2070.82 - Mystery Function

2070.82 – Mystery Function

First of all, $f(1) = 2$ . Then, further values of $f$ are given by $f(n) = f(n-1) + n.$

Under these circumstances, which of these formulas gives $f(n)$ ?

(a) $n+1$ , (b) $(n+1)^2$ , (c) $\frac{n^2 +n + 2}{2}$ , (d) $\frac{(n+1)^2}{2}$ , (e) $\frac{(3n-1)^2}{2}$ .

Solution

Of course we can just plug the first few integers into the five given formulas and see which works, but here is a more subtle way.
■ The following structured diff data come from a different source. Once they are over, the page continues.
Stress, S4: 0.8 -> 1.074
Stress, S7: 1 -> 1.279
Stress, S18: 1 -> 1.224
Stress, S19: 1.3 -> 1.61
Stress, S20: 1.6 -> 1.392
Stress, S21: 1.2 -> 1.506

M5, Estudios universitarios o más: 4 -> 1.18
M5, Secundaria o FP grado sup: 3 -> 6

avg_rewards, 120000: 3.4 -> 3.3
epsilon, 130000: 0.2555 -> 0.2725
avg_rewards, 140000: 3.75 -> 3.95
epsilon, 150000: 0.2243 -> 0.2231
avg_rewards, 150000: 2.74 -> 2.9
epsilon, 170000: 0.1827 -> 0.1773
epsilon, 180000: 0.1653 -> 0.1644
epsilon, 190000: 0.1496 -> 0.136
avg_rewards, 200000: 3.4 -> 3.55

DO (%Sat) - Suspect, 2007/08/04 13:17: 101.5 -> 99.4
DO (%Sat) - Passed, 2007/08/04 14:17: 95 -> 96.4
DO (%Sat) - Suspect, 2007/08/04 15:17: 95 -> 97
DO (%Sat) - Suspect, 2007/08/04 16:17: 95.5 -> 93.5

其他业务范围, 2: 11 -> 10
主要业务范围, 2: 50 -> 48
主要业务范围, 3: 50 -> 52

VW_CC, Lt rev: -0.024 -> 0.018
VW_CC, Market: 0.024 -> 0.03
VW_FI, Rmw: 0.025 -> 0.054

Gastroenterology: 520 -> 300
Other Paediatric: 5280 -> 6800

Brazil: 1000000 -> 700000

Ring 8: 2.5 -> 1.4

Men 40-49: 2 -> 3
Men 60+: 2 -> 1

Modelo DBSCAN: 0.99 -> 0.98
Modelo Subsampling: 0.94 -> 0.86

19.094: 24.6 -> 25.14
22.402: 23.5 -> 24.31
We start by calculating some values:

\begin{aligned} f(1) &=& 2, && \\ f(2) &=& 2 + 2 &=& 4, \\ f(3) &=& 4 + 3 &=& 7, \\ f(4) &=& 7 + 4 &=& 11, \\ f(5) &=& 11 + 5 &=& 16. \end{aligned}

With each step we are adding one more number so $f$ should be something like $f(n) \approx 1 + 2 +3 \ldots + n$ . Let's calculate this sum:

\begin{aligned} 1, && \\ 1 + 2 &=& 3, \\ 1 + 2 + 3 &=& 6, \\ 1 + 2 + 3 + 4 &=& 10, \\ 1 + 2 + 3 + 4 + 5 &=& 15. \\ \end{aligned}

So, we see that

$f(n) = (1 + 2 + \ldots + n) + 1 = \frac{n(n+1)}{2} + 1 = \frac{n^2 + n + 2}{2}.$

The correct answer is (c). (That formula for the sum of the first n whole numbers is a handy one to know.)

For inquiring minds: what if $f(1)$ isn't $2$ ? What if $f(1)$ is, say, $3$ ? or $f(1) = n$ ?